A aplicação dessas ideias é bem difícil. O Brasil é um país extremamente religioso e em que uma neutralidade plena é um objetivo distante. Mas há coisas claras: nas escolas, mesmo nas confessionais, uma religião não pode ser ensinada como a correta; até pode existir ensino religioso, mas ele não pode ser obrigatório. E mesmo que 60% do povo seja contra o aborto, o Estado tem que garanti-lo nos casos legalmente previstos (como no caso de uma gravidez resultante de um estupro, por exemplo) protegendo todos os envolvidos no procedimento.
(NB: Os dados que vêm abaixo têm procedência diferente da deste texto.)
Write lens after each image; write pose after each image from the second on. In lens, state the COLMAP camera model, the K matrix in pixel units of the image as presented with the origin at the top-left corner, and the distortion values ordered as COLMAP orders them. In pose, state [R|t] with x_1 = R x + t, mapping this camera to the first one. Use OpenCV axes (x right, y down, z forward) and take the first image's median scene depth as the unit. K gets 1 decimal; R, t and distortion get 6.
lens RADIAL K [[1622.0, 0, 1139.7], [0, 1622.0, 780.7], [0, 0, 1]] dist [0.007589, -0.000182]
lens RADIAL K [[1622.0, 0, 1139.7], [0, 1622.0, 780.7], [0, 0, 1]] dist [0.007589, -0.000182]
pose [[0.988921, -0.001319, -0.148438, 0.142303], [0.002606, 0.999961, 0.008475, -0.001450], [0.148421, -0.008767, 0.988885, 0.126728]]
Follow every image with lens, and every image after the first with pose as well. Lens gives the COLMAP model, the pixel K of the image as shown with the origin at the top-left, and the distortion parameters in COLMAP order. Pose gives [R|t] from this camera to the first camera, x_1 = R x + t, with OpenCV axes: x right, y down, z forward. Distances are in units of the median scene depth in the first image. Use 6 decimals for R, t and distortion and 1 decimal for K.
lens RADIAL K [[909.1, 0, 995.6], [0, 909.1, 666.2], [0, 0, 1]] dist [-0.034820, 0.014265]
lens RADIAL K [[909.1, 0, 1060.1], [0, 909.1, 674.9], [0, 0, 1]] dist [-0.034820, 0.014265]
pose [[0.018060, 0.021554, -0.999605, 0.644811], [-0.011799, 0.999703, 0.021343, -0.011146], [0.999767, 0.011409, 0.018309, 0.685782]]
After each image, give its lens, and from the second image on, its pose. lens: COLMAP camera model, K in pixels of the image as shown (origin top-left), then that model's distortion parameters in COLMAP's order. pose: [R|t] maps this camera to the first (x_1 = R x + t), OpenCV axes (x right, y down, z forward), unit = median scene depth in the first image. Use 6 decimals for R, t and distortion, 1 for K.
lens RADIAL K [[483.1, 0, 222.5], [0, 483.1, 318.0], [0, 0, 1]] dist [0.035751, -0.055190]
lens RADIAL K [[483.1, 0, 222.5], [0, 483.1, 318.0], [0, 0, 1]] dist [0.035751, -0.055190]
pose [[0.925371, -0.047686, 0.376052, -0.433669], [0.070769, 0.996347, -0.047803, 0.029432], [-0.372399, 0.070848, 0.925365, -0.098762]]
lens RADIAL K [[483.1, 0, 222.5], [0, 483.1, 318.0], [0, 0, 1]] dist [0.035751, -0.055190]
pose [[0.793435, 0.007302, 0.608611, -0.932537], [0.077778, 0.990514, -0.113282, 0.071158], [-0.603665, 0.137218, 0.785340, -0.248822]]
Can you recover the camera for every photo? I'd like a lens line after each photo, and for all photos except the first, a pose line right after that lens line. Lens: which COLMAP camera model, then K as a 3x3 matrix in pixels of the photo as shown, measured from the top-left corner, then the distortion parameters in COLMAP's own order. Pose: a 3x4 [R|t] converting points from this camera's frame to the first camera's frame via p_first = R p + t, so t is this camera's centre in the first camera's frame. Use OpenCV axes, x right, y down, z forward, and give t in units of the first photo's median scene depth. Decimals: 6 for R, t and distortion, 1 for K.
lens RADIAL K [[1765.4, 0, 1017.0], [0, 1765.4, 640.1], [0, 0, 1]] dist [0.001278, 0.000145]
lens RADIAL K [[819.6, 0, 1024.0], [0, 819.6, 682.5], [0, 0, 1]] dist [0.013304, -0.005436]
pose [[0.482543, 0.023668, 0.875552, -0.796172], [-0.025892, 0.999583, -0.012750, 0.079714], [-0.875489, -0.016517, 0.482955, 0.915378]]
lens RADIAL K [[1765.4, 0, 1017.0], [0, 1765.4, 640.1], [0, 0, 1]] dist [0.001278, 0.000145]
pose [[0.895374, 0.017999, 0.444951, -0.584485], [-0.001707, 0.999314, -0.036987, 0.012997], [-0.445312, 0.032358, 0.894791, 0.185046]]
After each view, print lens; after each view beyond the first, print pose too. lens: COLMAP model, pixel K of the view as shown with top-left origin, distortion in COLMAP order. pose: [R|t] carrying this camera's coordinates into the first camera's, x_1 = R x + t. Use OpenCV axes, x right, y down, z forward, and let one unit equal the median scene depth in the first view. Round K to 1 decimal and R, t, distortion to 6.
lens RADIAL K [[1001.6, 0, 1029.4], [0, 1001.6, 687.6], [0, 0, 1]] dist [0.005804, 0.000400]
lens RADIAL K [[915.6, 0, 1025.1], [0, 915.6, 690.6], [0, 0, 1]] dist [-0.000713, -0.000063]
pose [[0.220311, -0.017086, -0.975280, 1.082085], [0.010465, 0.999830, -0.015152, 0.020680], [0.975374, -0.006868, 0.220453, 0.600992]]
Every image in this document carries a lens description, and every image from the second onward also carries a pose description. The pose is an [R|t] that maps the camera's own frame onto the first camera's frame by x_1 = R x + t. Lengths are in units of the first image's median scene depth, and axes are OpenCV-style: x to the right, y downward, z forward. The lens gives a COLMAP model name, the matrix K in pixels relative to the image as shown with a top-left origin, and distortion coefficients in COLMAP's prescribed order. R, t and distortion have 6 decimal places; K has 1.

Assim, não é constitucional que o Estado, ou seus representantes, defenda que Deus esteja acima de todos. Em um estado democrático só a lei está acima de todos. Claro que há, no mundo, Estados que seguem uma religião – chamam-se teocracias, tais como o Irã e o Afeganistão. Neles há todo um outro modo de ver o mundo, modo que não é incoerente... apenas não é o que adotamos. E nem devemos. ( 1 )


 

( 1 ) As questões que trato nesse texto são típicas do direito constitucional e da ciência política. Assim sendo, podem estar sujeitas a preferências políticas do seu autor. Para guiar o leitor, adotarei um Índice de Preferência Politica (IPP) que é, na verdade, uma brincadeira. Com ele, porém, tento indicar o grau de juridicidade do texto, de 0 a 10. Um IPP próximo de zero indica que as ideias são unânimes, ou quase, na doutrina constitucionalista. Um texto com IPP tendente a dez contém muitas opiniões políticas. O IPP para este texto é de 0,5. E só não é zero pela última frase.



*Doutor em Direito. Professor de Direito Constitucional. Pesquisador ligado ao CERCOP (Centre d’Études et de Recherches Comparatives Constitutionnelles et Politiques) da Universidade de Montpellier, França.